**AIM OF THE TASK**
Every entry below must be retyped exactly, and the pictures must be left out.

DATA section start

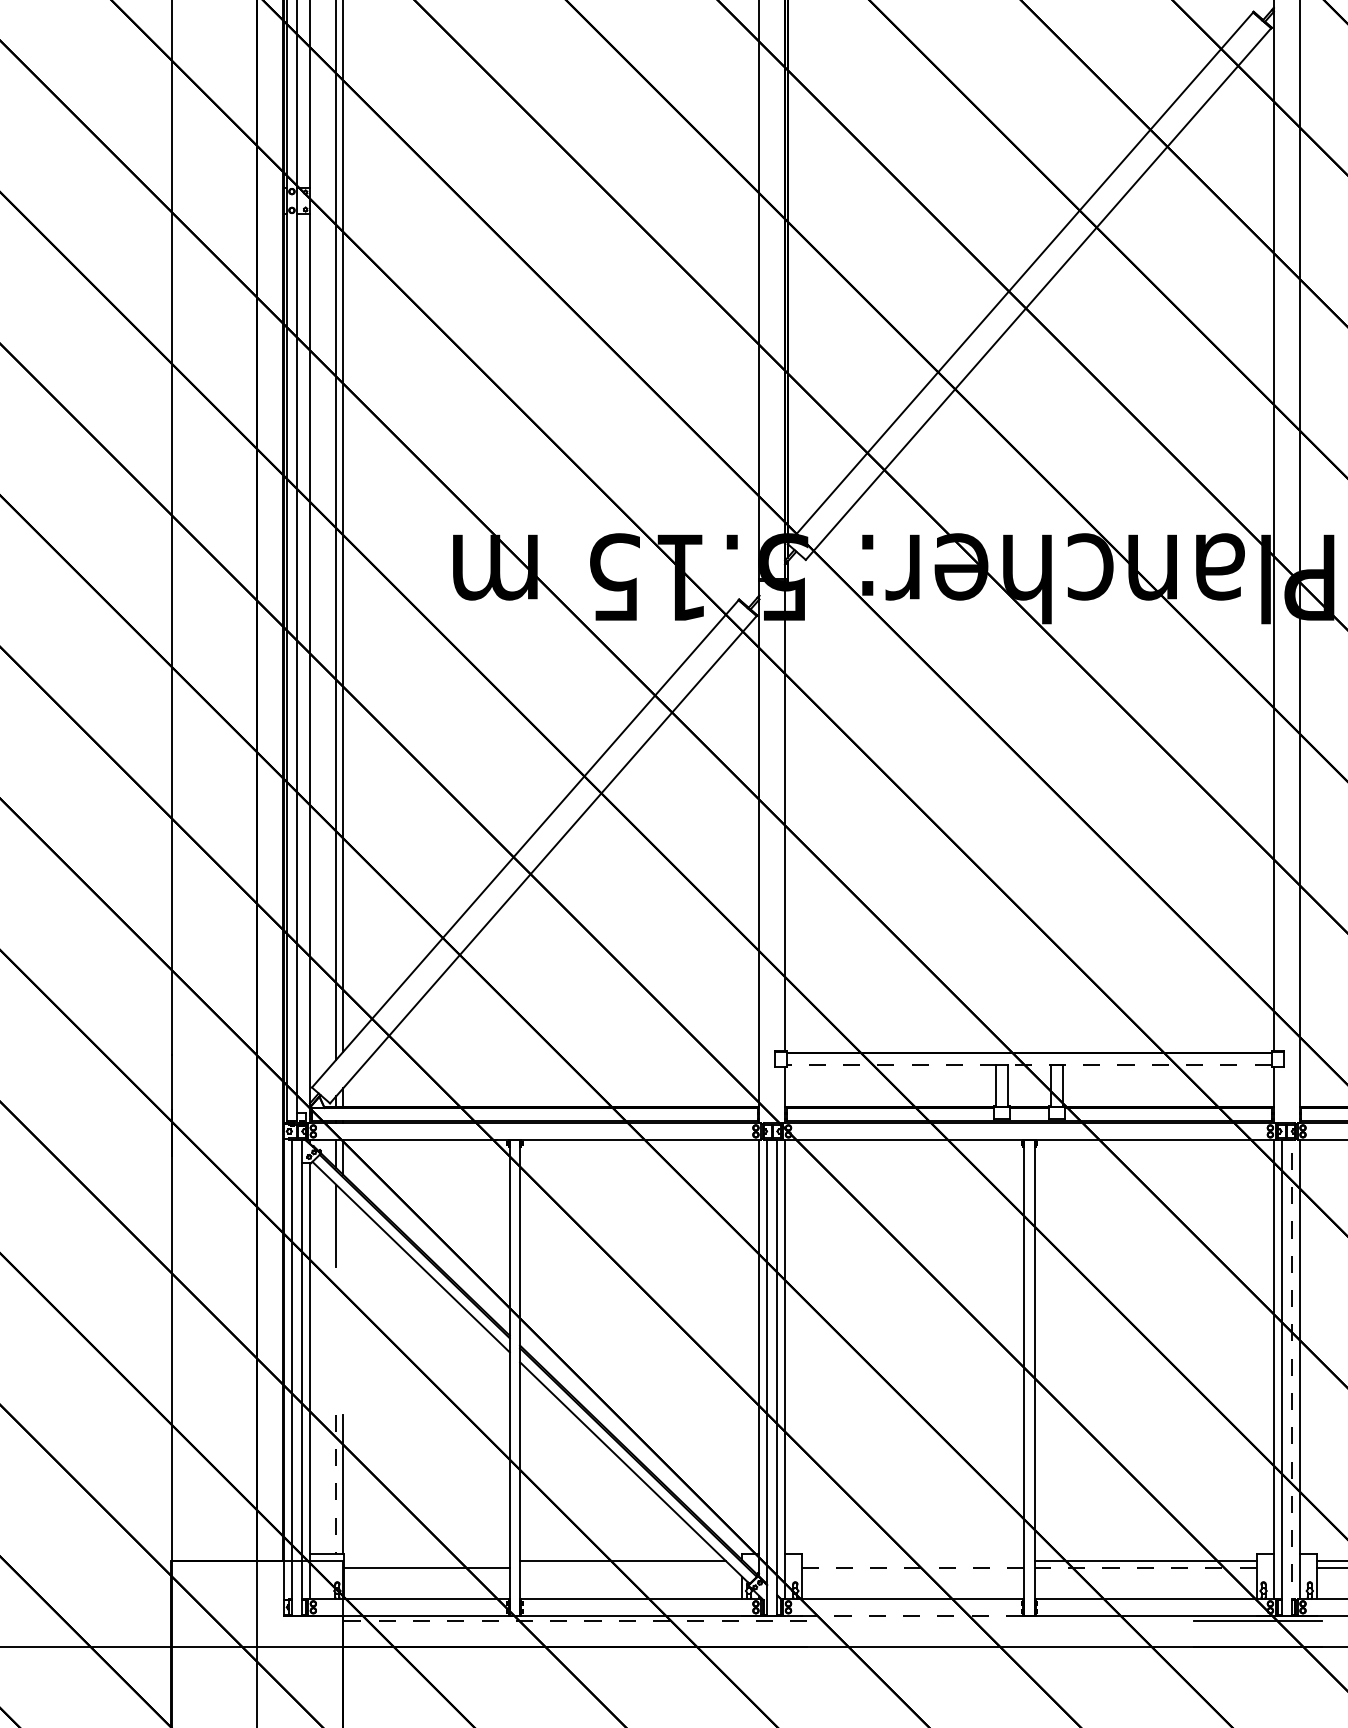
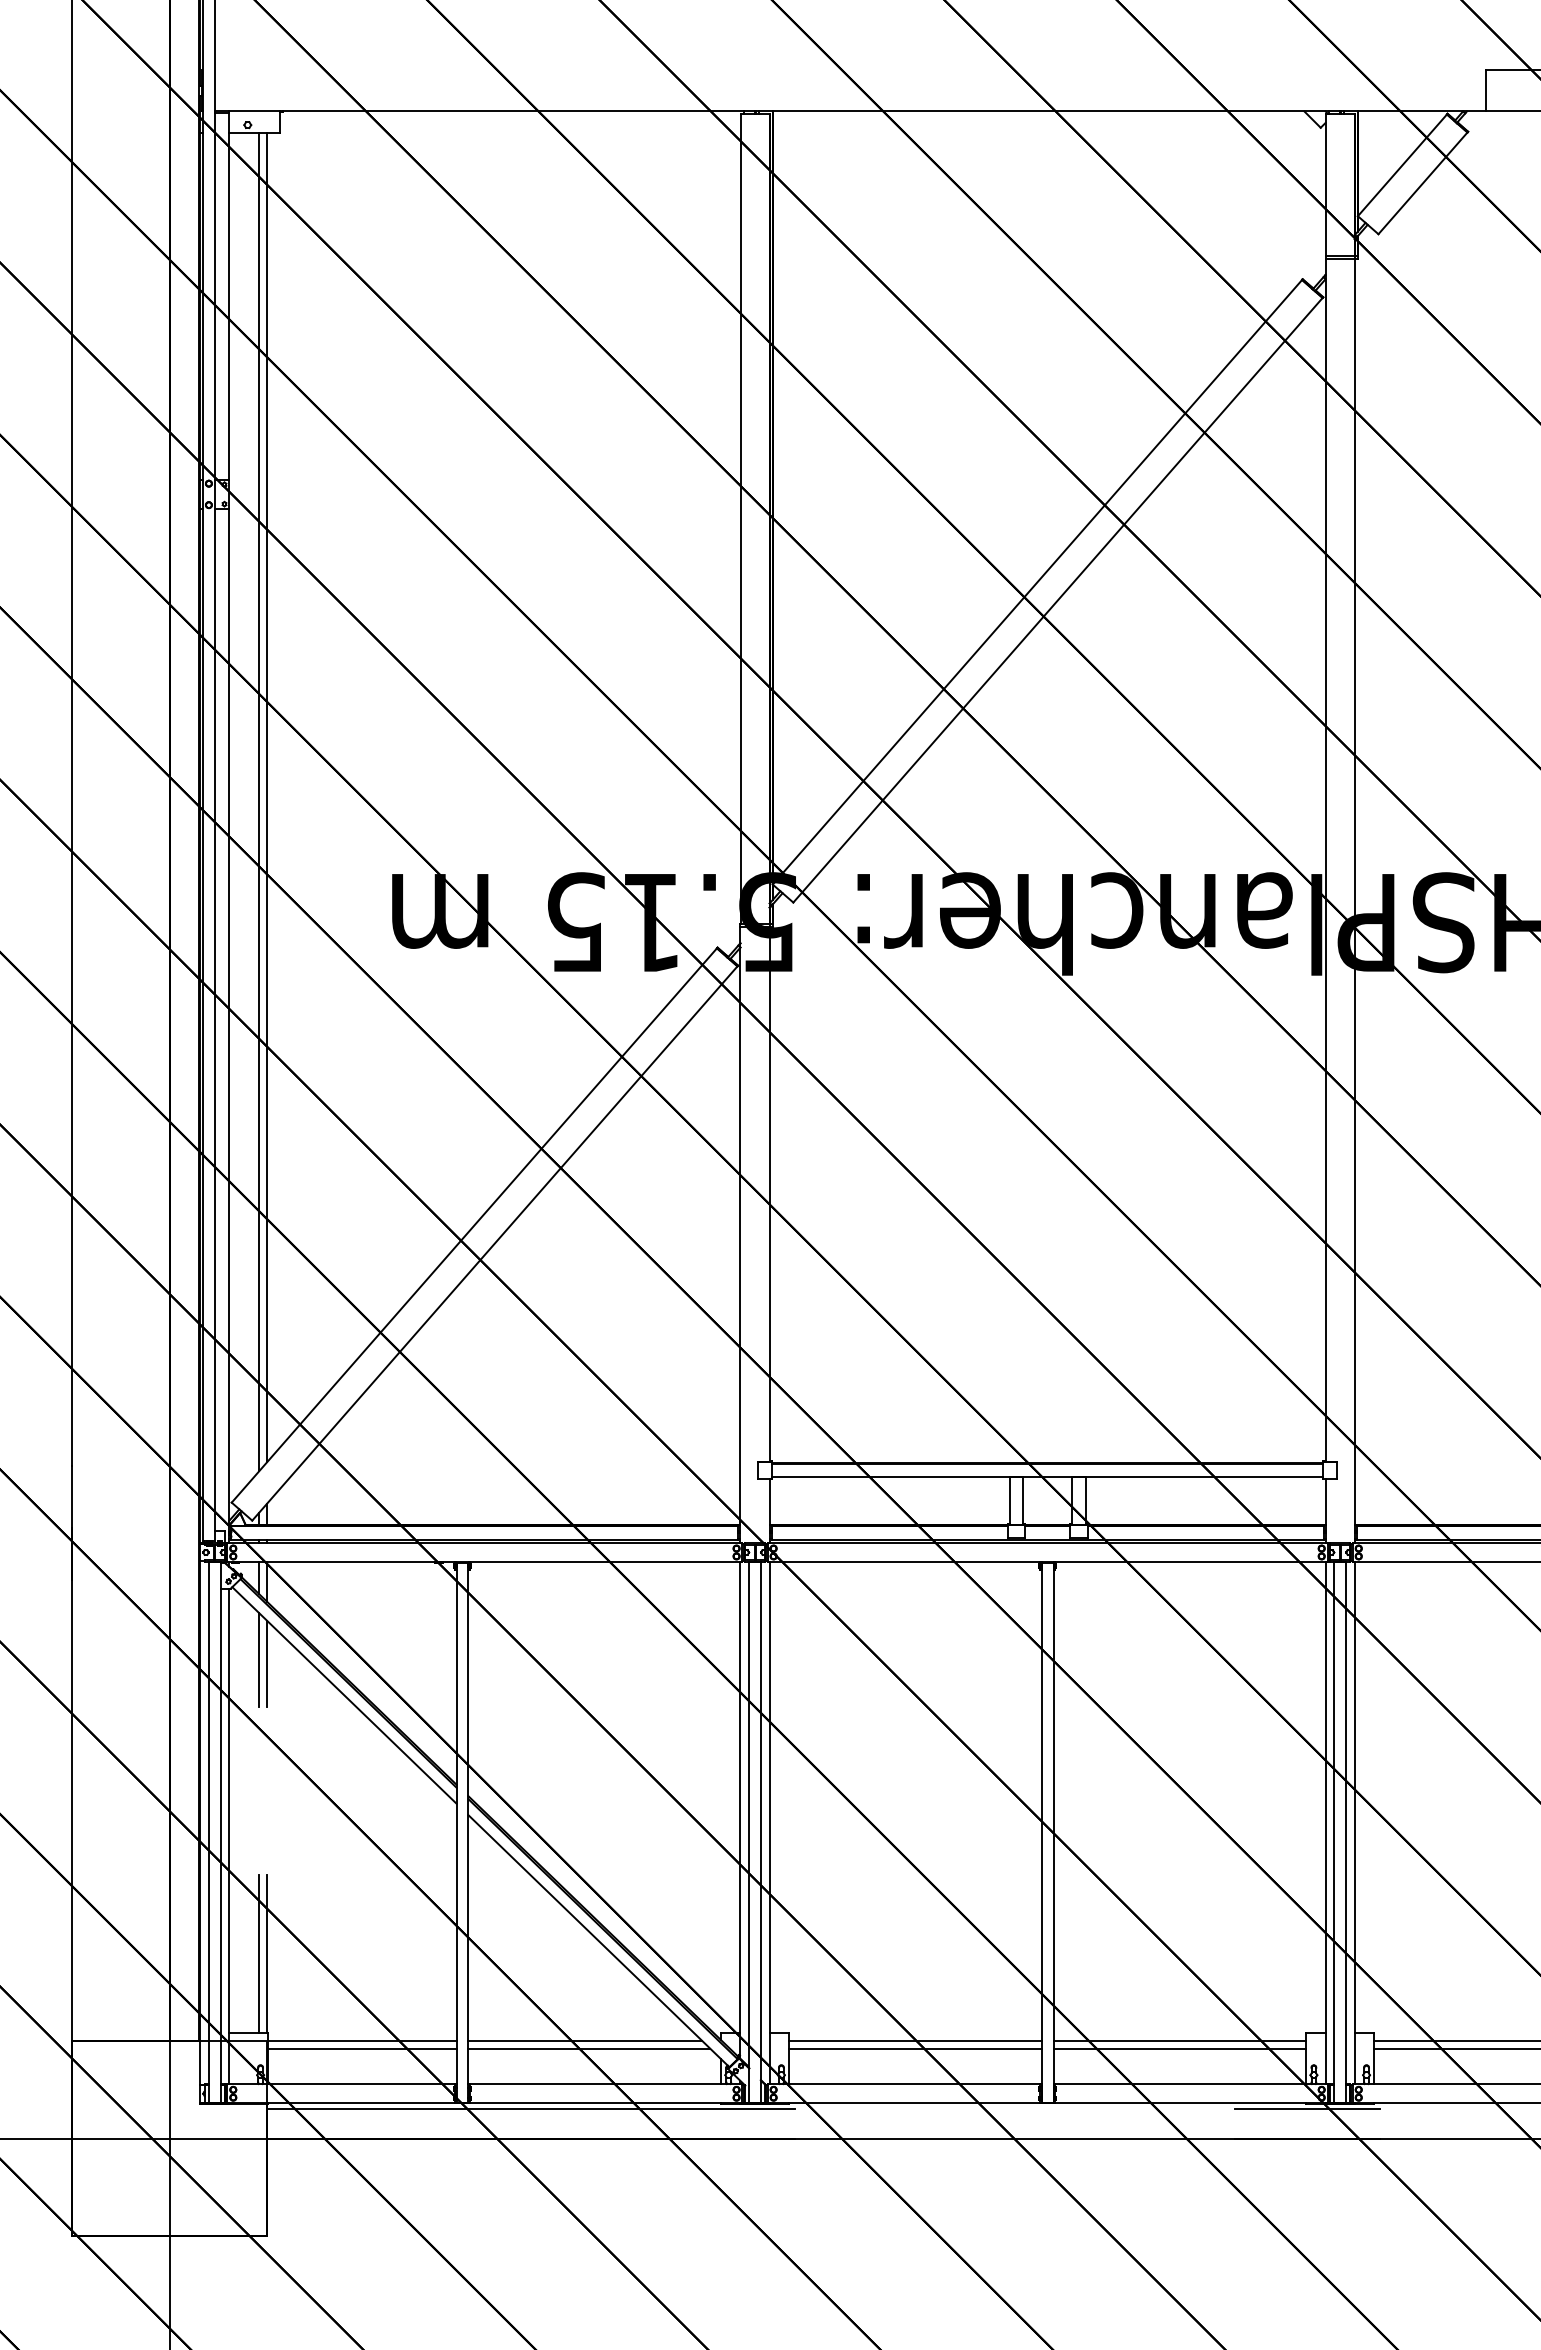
line: (1029, 1065) -> (1047, 1477), dashed -> solid
line: (343, 1228) -> (267, 1663), added
line: (1292, 1377) -> (1346, 1832), dashed -> solid
line: (336, 1484) -> (259, 1954), dashed -> solid
line: (426, 1561) -> (362, 2041), added
line: (913, 1561) -> (915, 2041), added
line: (626, 1567) -> (589, 2048), added
line: (913, 1567) -> (915, 2048), dashed -> solid
line: (1145, 1567) -> (1179, 2048), dashed -> solid
line: (902, 1615) -> (903, 2103), dashed -> solid
line: (575, 1621) -> (531, 2109), dashed -> solid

DATA section end

**RESPONSE TO THE TASK**
line: (1029, 1065) -> (1047, 1477), dashed -> solid
line: (343, 1228) -> (267, 1663), added
line: (1292, 1377) -> (1346, 1832), dashed -> solid
line: (336, 1484) -> (259, 1954), dashed -> solid
line: (426, 1561) -> (362, 2041), added
line: (913, 1561) -> (915, 2041), added
line: (626, 1567) -> (589, 2048), added
line: (913, 1567) -> (915, 2048), dashed -> solid
line: (1145, 1567) -> (1179, 2048), dashed -> solid
line: (902, 1615) -> (903, 2103), dashed -> solid
line: (575, 1621) -> (531, 2109), dashed -> solid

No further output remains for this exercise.